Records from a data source

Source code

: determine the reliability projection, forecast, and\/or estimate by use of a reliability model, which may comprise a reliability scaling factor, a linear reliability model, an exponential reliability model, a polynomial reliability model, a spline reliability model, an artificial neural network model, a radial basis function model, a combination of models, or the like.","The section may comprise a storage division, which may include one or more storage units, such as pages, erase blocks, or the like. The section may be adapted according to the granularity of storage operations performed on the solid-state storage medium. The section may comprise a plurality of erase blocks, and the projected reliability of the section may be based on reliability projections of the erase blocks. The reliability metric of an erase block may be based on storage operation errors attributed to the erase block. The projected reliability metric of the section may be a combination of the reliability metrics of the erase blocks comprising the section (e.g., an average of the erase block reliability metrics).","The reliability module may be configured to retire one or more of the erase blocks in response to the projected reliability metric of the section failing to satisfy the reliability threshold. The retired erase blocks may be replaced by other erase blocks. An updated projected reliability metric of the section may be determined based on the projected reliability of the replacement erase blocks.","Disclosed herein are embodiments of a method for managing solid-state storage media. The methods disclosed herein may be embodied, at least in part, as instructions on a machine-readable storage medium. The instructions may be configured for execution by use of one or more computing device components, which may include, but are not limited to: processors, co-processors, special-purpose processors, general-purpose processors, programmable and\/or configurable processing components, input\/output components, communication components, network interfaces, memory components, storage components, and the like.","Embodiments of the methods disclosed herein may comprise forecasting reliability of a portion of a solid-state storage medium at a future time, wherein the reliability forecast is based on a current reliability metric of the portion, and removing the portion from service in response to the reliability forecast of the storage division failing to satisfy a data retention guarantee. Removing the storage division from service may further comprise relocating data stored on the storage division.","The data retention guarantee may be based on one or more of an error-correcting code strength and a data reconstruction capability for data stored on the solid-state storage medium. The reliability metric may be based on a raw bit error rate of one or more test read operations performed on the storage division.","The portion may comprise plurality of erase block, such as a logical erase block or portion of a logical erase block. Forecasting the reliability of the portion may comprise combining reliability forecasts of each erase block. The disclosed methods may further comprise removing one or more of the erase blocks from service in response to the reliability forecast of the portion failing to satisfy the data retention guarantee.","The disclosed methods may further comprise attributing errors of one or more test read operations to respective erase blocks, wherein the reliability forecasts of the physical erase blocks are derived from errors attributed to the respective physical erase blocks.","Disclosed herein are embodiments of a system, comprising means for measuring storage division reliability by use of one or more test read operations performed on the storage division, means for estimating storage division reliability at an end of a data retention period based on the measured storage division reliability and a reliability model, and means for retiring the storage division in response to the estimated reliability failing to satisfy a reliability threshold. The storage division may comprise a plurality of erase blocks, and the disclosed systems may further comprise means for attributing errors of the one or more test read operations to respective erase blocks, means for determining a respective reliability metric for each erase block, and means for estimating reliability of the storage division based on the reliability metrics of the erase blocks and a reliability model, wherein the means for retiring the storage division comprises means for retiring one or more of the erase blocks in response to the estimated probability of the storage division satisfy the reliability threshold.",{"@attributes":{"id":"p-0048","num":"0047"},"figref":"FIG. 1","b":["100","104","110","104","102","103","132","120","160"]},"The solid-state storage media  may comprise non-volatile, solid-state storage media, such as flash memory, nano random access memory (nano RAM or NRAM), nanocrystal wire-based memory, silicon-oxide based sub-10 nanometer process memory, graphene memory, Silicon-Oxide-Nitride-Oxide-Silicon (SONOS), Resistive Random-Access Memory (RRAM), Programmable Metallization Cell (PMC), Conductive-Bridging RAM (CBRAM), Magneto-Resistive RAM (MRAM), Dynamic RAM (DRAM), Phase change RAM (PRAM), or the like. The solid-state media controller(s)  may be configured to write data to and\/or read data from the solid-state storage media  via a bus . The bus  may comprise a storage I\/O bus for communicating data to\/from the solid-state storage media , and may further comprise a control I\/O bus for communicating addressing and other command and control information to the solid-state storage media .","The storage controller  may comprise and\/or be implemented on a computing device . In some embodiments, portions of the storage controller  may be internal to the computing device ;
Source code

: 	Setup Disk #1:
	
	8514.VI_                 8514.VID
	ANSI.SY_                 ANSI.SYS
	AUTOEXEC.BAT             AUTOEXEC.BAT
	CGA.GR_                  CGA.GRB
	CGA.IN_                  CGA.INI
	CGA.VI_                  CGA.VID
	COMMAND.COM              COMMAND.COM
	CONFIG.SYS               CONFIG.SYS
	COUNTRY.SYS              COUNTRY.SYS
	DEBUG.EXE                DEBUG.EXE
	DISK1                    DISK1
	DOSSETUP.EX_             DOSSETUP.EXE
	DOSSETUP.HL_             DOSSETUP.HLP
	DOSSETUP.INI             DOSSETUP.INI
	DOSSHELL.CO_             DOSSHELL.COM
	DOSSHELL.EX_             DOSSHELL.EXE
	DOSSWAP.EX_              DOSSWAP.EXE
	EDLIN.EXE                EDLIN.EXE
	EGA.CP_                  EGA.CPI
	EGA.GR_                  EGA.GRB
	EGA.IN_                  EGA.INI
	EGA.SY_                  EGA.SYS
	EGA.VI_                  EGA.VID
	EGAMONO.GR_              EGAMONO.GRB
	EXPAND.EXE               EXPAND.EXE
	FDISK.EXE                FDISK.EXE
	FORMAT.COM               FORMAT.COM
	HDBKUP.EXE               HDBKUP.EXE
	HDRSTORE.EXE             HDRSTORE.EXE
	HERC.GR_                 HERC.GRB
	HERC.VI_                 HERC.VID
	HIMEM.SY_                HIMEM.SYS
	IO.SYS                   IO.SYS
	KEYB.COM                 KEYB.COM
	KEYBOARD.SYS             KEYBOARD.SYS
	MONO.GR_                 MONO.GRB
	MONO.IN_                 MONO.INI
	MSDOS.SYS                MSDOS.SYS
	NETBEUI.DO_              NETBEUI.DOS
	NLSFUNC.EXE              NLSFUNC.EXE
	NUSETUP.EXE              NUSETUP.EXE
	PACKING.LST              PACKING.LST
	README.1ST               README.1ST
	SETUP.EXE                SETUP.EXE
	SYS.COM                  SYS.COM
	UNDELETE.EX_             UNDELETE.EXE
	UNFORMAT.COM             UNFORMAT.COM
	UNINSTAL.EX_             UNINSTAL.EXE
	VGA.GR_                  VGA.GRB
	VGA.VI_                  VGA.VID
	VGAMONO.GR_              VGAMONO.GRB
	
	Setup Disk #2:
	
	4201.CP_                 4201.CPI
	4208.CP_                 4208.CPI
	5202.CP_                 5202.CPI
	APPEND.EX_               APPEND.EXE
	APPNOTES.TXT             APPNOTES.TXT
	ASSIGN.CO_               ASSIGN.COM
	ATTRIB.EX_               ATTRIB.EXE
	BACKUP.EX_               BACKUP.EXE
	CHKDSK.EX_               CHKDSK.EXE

Task goal: Could you output every entry above exactly as it stands?

Output:
Source code

: determine the reliability projection, forecast, and\/or estimate by use of a reliability model, which may comprise a reliability scaling factor, a linear reliability model, an exponential reliability model, a polynomial reliability model, a spline reliability model, an artificial neural network model, a radial basis function model, a combination of models, or the like.","The section may comprise a storage division, which may include one or more storage units, such as pages, erase blocks, or the like. The section may be adapted according to the granularity of storage operations performed on the solid-state storage medium. The section may comprise a plurality of erase blocks, and the projected reliability of the section may be based on reliability projections of the erase blocks. The reliability metric of an erase block may be based on storage operation errors attributed to the erase block. The projected reliability metric of the section may be a combination of the reliability metrics of the erase blocks comprising the section (e.g., an average of the erase block reliability metrics).","The reliability module may be configured to retire one or more of the erase blocks in response to the projected reliability metric of the section failing to satisfy the reliability threshold. The retired erase blocks may be replaced by other erase blocks. An updated projected reliability metric of the section may be determined based on the projected reliability of the replacement erase blocks.","Disclosed herein are embodiments of a method for managing solid-state storage media. The methods disclosed herein may be embodied, at least in part, as instructions on a machine-readable storage medium. The instructions may be configured for execution by use of one or more computing device components, which may include, but are not limited to: processors, co-processors, special-purpose processors, general-purpose processors, programmable and\/or configurable processing components, input\/output components, communication components, network interfaces, memory components, storage components, and the like.","Embodiments of the methods disclosed herein may comprise forecasting reliability of a portion of a solid-state storage medium at a future time, wherein the reliability forecast is based on a current reliability metric of the portion, and removing the portion from service in response to the reliability forecast of the storage division failing to satisfy a data retention guarantee. Removing the storage division from service may further comprise relocating data stored on the storage division.","The data retention guarantee may be based on one or more of an error-correcting code strength and a data reconstruction capability for data stored on the solid-state storage medium. The reliability metric may be based on a raw bit error rate of one or more test read operations performed on the storage division.","The portion may comprise plurality of erase block, such as a logical erase block or portion of a logical erase block. Forecasting the reliability of the portion may comprise combining reliability forecasts of each erase block. The disclosed methods may further comprise removing one or more of the erase blocks from service in response to the reliability forecast of the portion failing to satisfy the data retention guarantee.","The disclosed methods may further comprise attributing errors of one or more test read operations to respective erase blocks, wherein the reliability forecasts of the physical erase blocks are derived from errors attributed to the respective physical erase blocks.","Disclosed herein are embodiments of a system, comprising means for measuring storage division reliability by use of one or more test read operations performed on the storage division, means for estimating storage division reliability at an end of a data retention period based on the measured storage division reliability and a reliability model, and means for retiring the storage division in response to the estimated reliability failing to satisfy a reliability threshold. The storage division may comprise a plurality of erase blocks, and the disclosed systems may further comprise means for attributing errors of the one or more test read operations to respective erase blocks, means for determining a respective reliability metric for each erase block, and means for estimating reliability of the storage division based on the reliability metrics of the erase blocks and a reliability model, wherein the means for retiring the storage division comprises means for retiring one or more of the erase blocks in response to the estimated probability of the storage division satisfy the reliability threshold.",{"@attributes":{"id":"p-0048","num":"0047"},"figref":"FIG. 1","b":["100","104","110","104","102","103","132","120","160"]},"The solid-state storage media  may comprise non-volatile, solid-state storage media, such as flash memory, nano random access memory (nano RAM or NRAM), nanocrystal wire-based memory, silicon-oxide based sub-10 nanometer process memory, graphene memory, Silicon-Oxide-Nitride-Oxide-Silicon (SONOS), Resistive Random-Access Memory (RRAM), Programmable Metallization Cell (PMC), Conductive-Bridging RAM (CBRAM), Magneto-Resistive RAM (MRAM), Dynamic RAM (DRAM), Phase change RAM (PRAM), or the like. The solid-state media controller(s)  may be configured to write data to and\/or read data from the solid-state storage media  via a bus . The bus  may comprise a storage I\/O bus for communicating data to\/from the solid-state storage media , and may further comprise a control I\/O bus for communicating addressing and other command and control information to the solid-state storage media .","The storage controller  may comprise and\/or be implemented on a computing device . In some embodiments, portions of the storage controller  may be internal to the computing device ;
Source code

: 	Setup Disk #1:
	
	8514.VI_                 8514.VID
	ANSI.SY_                 ANSI.SYS
	AUTOEXEC.BAT             AUTOEXEC.BAT
	CGA.GR_                  CGA.GRB
	CGA.IN_                  CGA.INI
	CGA.VI_                  CGA.VID
	COMMAND.COM              COMMAND.COM
	CONFIG.SYS               CONFIG.SYS
	COUNTRY.SYS              COUNTRY.SYS
	DEBUG.EXE                DEBUG.EXE
	DISK1                    DISK1
	DOSSETUP.EX_             DOSSETUP.EXE
	DOSSETUP.HL_             DOSSETUP.HLP
	DOSSETUP.INI             DOSSETUP.INI
	DOSSHELL.CO_             DOSSHELL.COM
	DOSSHELL.EX_             DOSSHELL.EXE
	DOSSWAP.EX_              DOSSWAP.EXE
	EDLIN.EXE                EDLIN.EXE
	EGA.CP_                  EGA.CPI
	EGA.GR_                  EGA.GRB
	EGA.IN_                  EGA.INI
	EGA.SY_                  EGA.SYS
	EGA.VI_                  EGA.VID
	EGAMONO.GR_              EGAMONO.GRB
	EXPAND.EXE               EXPAND.EXE
	FDISK.EXE                FDISK.EXE
	FORMAT.COM               FORMAT.COM
	HDBKUP.EXE               HDBKUP.EXE
	HDRSTORE.EXE             HDRSTORE.EXE
	HERC.GR_                 HERC.GRB
	HERC.VI_                 HERC.VID
	HIMEM.SY_                HIMEM.SYS
	IO.SYS                   IO.SYS
	KEYB.COM                 KEYB.COM
	KEYBOARD.SYS             KEYBOARD.SYS
	MONO.GR_                 MONO.GRB
	MONO.IN_                 MONO.INI
	MSDOS.SYS                MSDOS.SYS
	NETBEUI.DO_              NETBEUI.DOS
	NLSFUNC.EXE              NLSFUNC.EXE
	NUSETUP.EXE              NUSETUP.EXE
	PACKING.LST              PACKING.LST
	README.1ST               README.1ST
	SETUP.EXE                SETUP.EXE
	SYS.COM                  SYS.COM
	UNDELETE.EX_             UNDELETE.EXE
	UNFORMAT.COM             UNFORMAT.COM
	UNINSTAL.EX_             UNINSTAL.EXE
	VGA.GR_                  VGA.GRB
	VGA.VI_                  VGA.VID
	VGAMONO.GR_              VGAMONO.GRB
	
	Setup Disk #2:
	
	4201.CP_                 4201.CPI
	4208.CP_                 4208.CPI
	5202.CP_                 5202.CPI
	APPEND.EX_               APPEND.EXE
	APPNOTES.TXT             APPNOTES.TXT
	ASSIGN.CO_               ASSIGN.COM
	ATTRIB.EX_               ATTRIB.EXE
	BACKUP.EX_               BACKUP.EXE
	CHKDSK.EX_               CHKDSK.EXE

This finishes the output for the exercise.